60 One exception is Mauricio’s life-story ending. Mauricio– after years of alcoholism and drug addiction during the nineties – decided to settle down and start a new relationship.

While living in Peñalolén with his new partner, he established relations with his neighbours in order to struggle collectively against the government by demanding housing solutions. In October 2005 they squatted in a group of houses, demanding a right to stay there and not be relocated in some peripheral district. Housing movements turned out to be one of the most noticeable collective struggles during the last fifteen years, developing novel ‘political subjectivities’ (Angelcos 2012).

In Chapter Six, I will show that the canonical narrative which controls identity boundaries and maintains promises of social mobility will decay due to student protests. However, adult respondents have not completely adopted such a breaking narrative. Student protest narratives attempt to break precisely the temporal boundary which makes these generational stories emotionally meaningful: the difference between dictatorship and democracy.

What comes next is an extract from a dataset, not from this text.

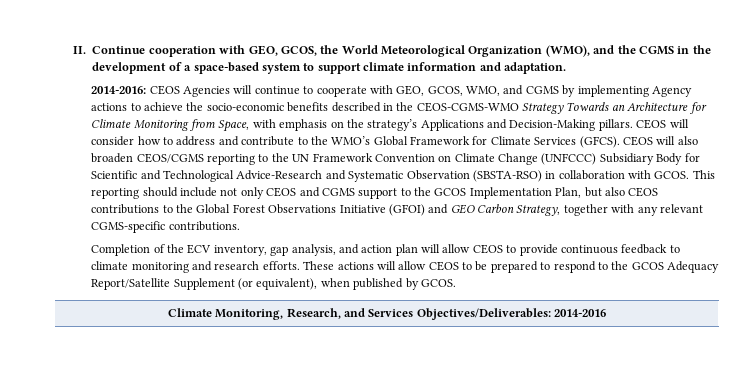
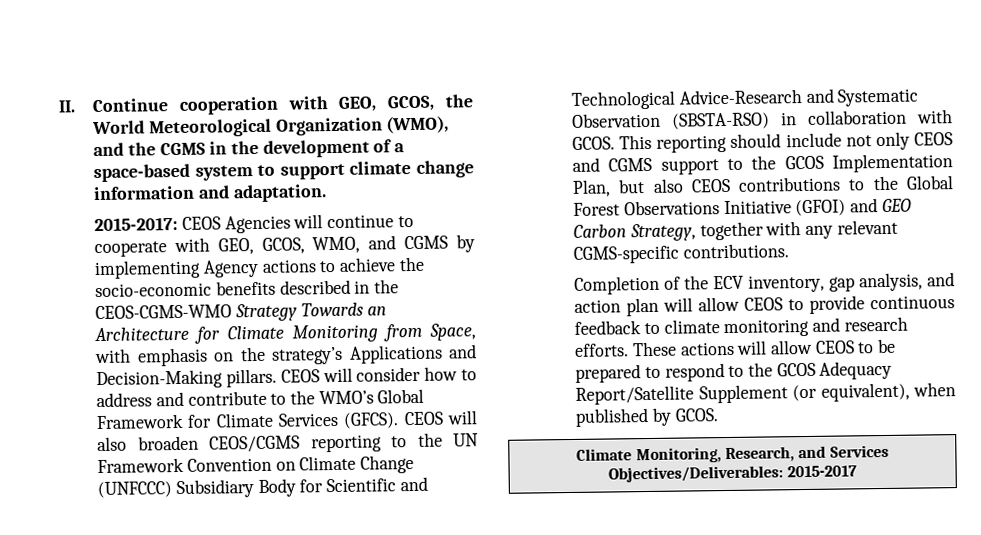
(405, 66) none -> [416,160,475,178] change
[91,86,147,94] 2014-2016: -> [94,216,179,232] 2015-2017:
[554,309,607,317] 2014-2016 -> [786,465,857,478] 2015-2017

All in all, the future remains private and strongly ambivalent, as their own present circumstances have become fragile and vulnerable, under constant threat from the marketization of health, education and pensions.

Figure 5

Consoling Plot-line

Chapter 5

Buenos Aires, 1986–1994: Canonical narratives and the cyclical plot

In the last two chapters I examined the Argentinean and Chilean generational memories of people born forty years ago. By looking at the intersections between life course and collective events, I focused on different narrative structures (forms of narrativity, evaluative codes and narrative emplotments) entangled in those micro and macro sequences. The intra-generational differentiation between ‘nostalgic’ and

‘comic’ modes of emplotment in Argentina and the prevalent ‘consoling plot’ of Chilean stories closed both sequences.

The following chapter returns to the Argentinean context in order to analyze this time how young people remember their lives and their defining collective events within a post-dictatorial context. I draw on 18 narrative interviews conducted with people born between 1986 and 1994 in Buenos Aires, Capital and Province. The sample embraces equal numbers of men and women, cutting across different social strata. At the time of the interviews, the participants were in the middle of their

‘formative years’ (ca. 17–25 years), the youngest finishing secondary school and the oldest beginning working life.

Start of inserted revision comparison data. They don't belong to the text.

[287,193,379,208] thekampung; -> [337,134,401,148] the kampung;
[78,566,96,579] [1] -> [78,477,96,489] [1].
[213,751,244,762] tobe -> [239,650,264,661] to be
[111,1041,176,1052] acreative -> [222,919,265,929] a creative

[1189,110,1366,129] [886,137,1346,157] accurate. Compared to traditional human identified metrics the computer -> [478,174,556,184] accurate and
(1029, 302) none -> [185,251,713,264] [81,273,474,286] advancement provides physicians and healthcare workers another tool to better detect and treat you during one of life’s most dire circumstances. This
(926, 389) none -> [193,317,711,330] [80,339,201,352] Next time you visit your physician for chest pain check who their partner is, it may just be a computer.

This chapter draw particular attention to the symbolical impact of remembering and recovering difficult pasts. Buenos Aires and Santiago de Chile young generational sites are characterized by a strong political mobilization of youth (‘the return of militancy’ in Argentina and the cycle of ‘student protests’ in Chile); yet the dynamics of social memories differ strongly. The consolidation of a canonical narrative will burden the Argentine generational site. This ‘burden of history’ will be crucial to understanding the mounting process of youth politicization as well as a broader phenomenon of inter-generational continuity. A cyclical mode of emplotment encapsulates a large sequence of past recoveries: the hyperinflation of 1989 through the crisis of 2001, the consolidation of the dictatorship as a national tragedy under Néstor Kirchner’s government, as well as the recovery of Peronism as a polarizing memory over recent years. This cyclical plot is enhanced through a myriad of collective rituals of mourning and several commemorations.